Stored records

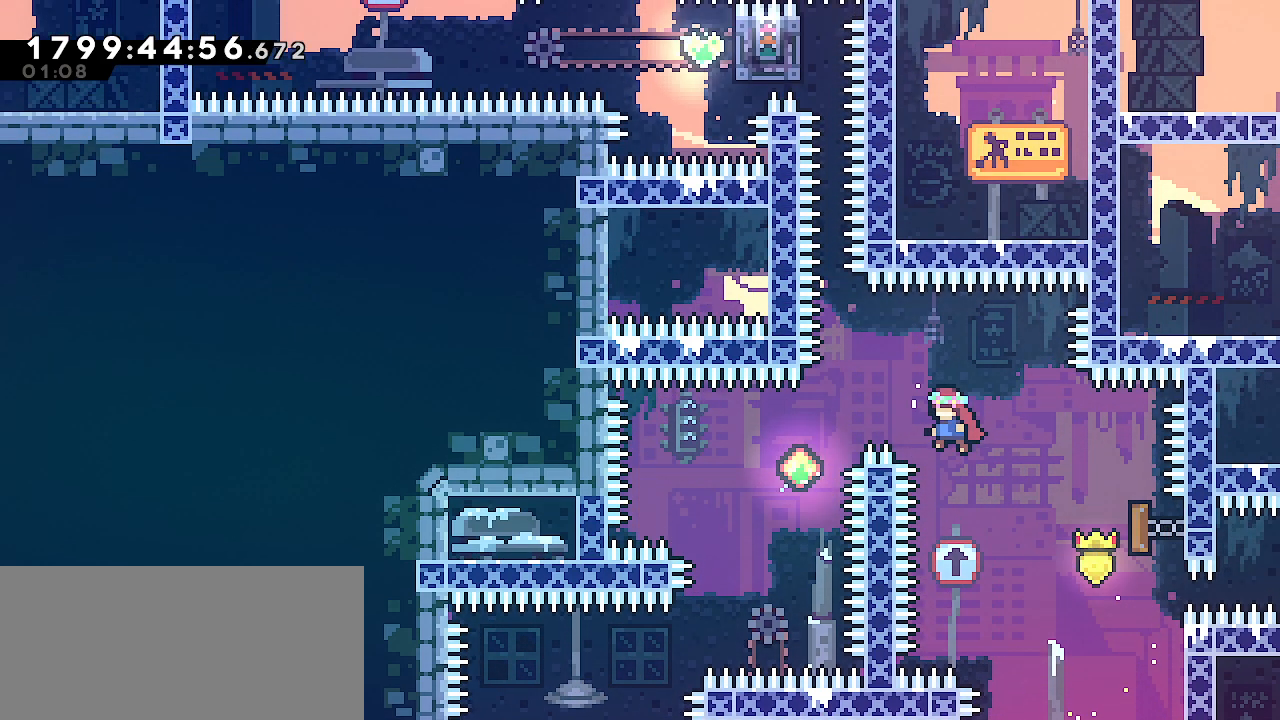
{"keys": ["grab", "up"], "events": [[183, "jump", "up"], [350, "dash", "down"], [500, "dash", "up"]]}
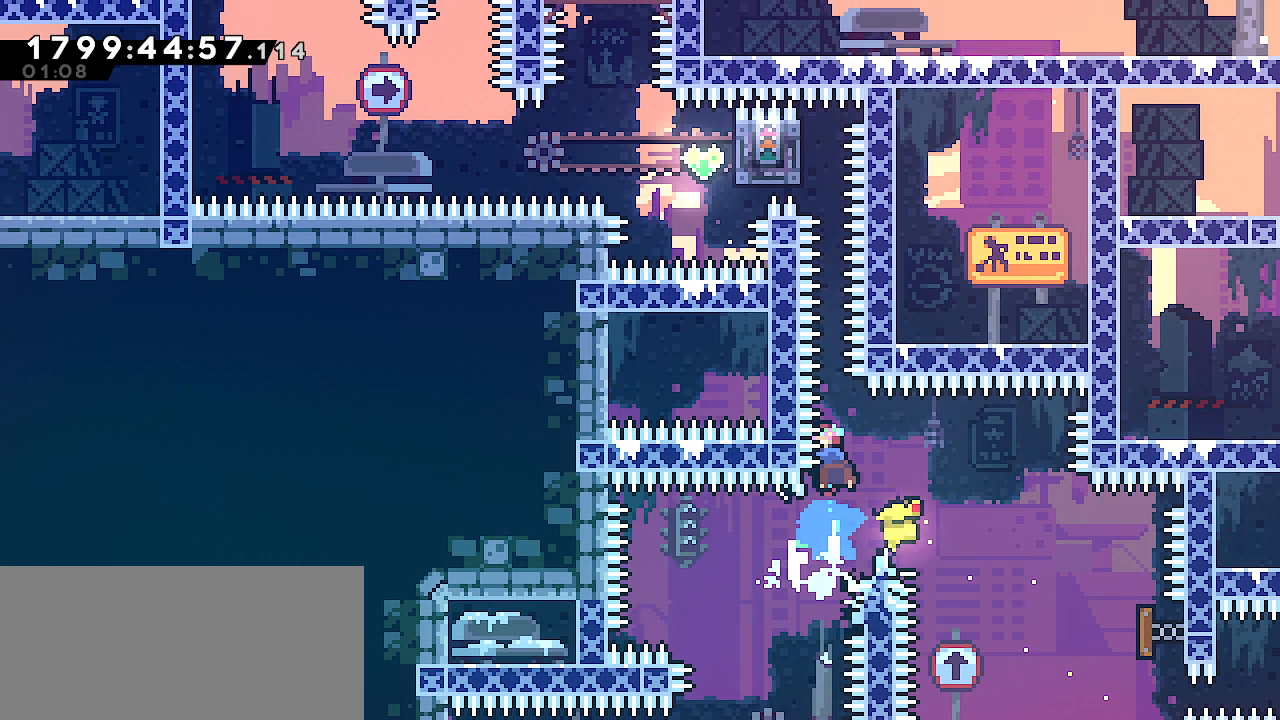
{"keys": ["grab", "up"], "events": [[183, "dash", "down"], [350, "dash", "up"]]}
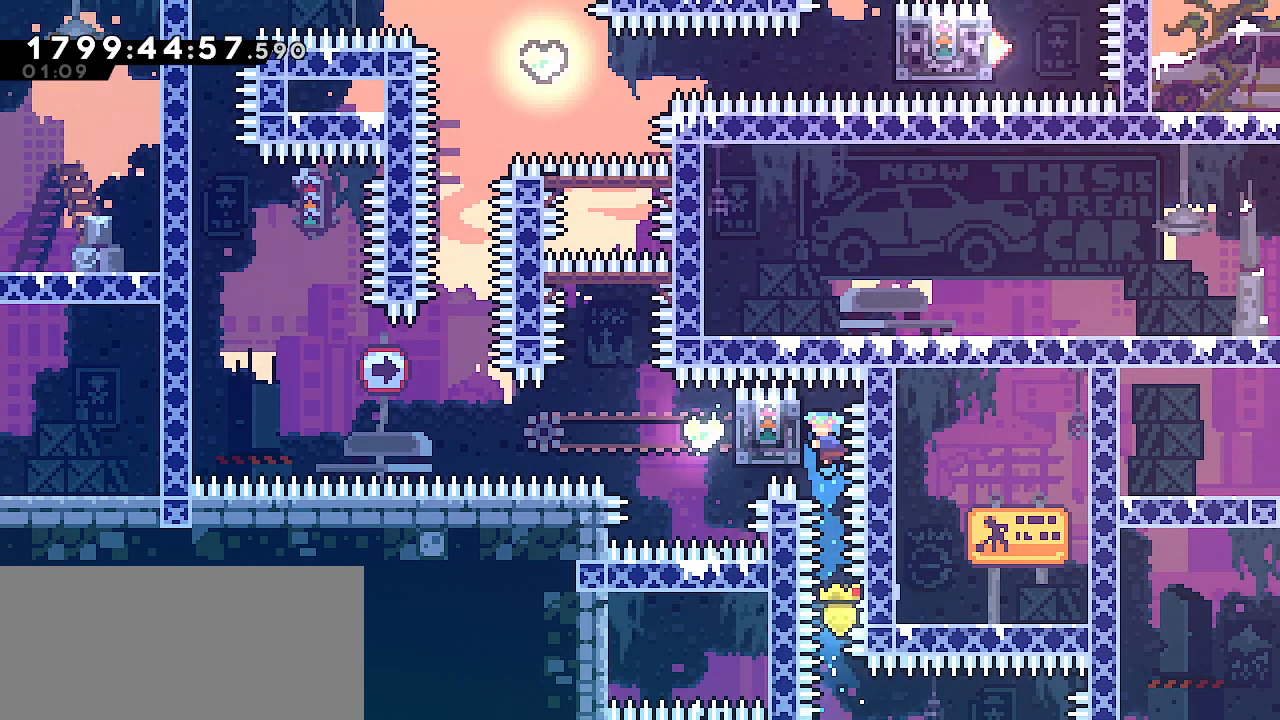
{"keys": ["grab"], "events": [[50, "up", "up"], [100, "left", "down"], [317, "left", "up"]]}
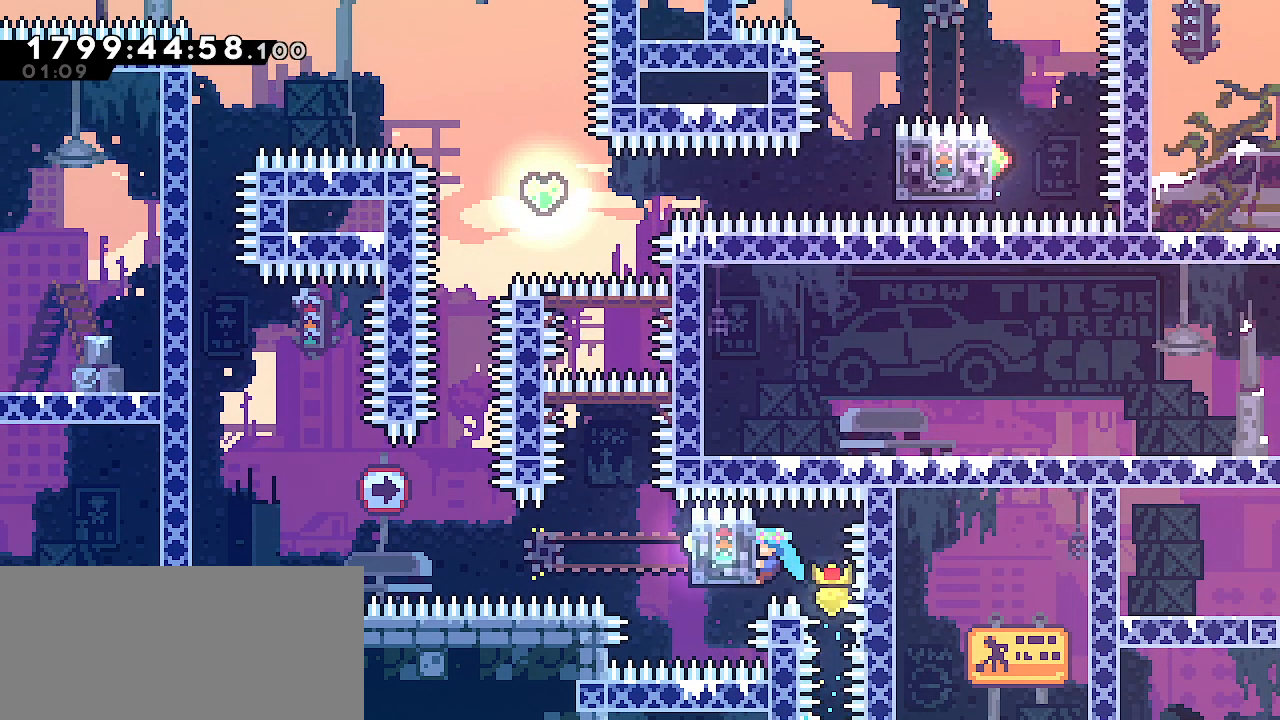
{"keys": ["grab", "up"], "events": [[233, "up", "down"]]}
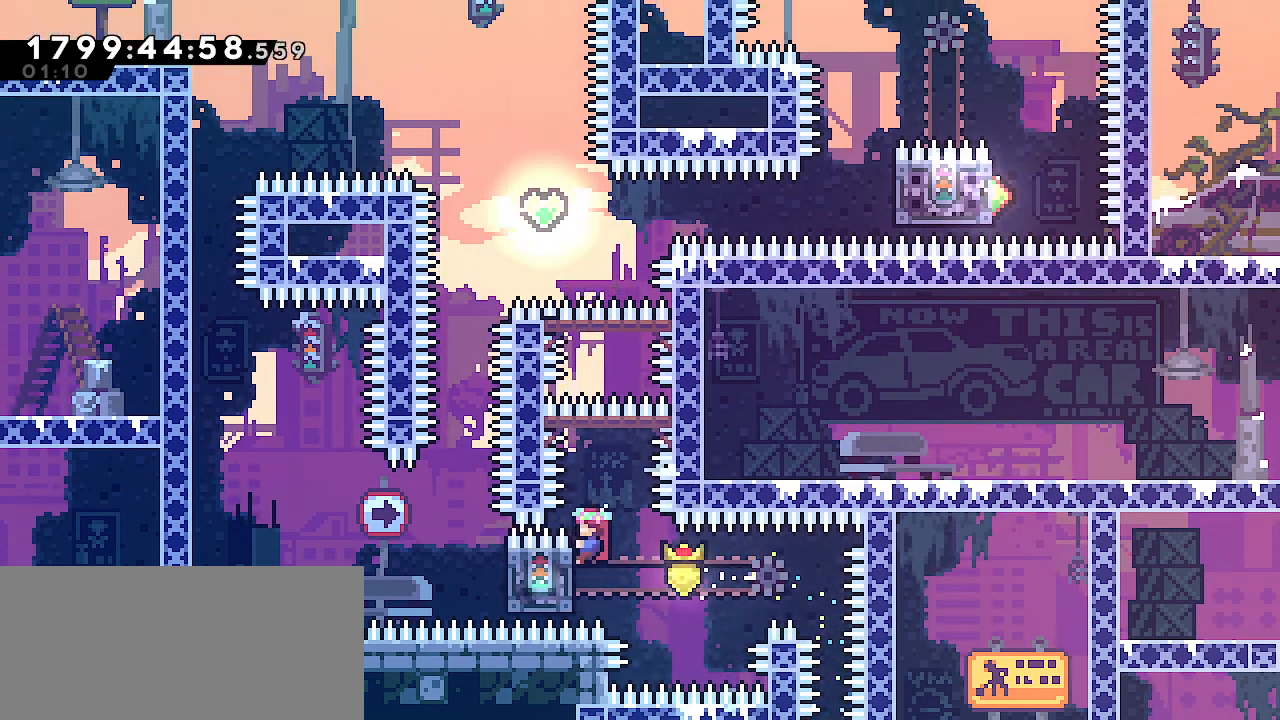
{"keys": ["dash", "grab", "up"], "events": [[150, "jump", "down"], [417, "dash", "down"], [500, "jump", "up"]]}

**AIM OF THE TASK**: Could you copy all of the entries above exactly, without the pictures?

**SOLUTION TO THIS TASK**:
{"keys": ["grab", "up"], "events": [[183, "jump", "up"], [350, "dash", "down"], [500, "dash", "up"]]}
{"keys": ["grab", "up"], "events": [[183, "dash", "down"], [350, "dash", "up"]]}
{"keys": ["grab"], "events": [[50, "up", "up"], [100, "left", "down"], [317, "left", "up"]]}
{"keys": ["grab", "up"], "events": [[233, "up", "down"]]}
{"keys": ["dash", "grab", "up"], "events": [[150, "jump", "down"], [417, "dash", "down"], [500, "jump", "up"]]}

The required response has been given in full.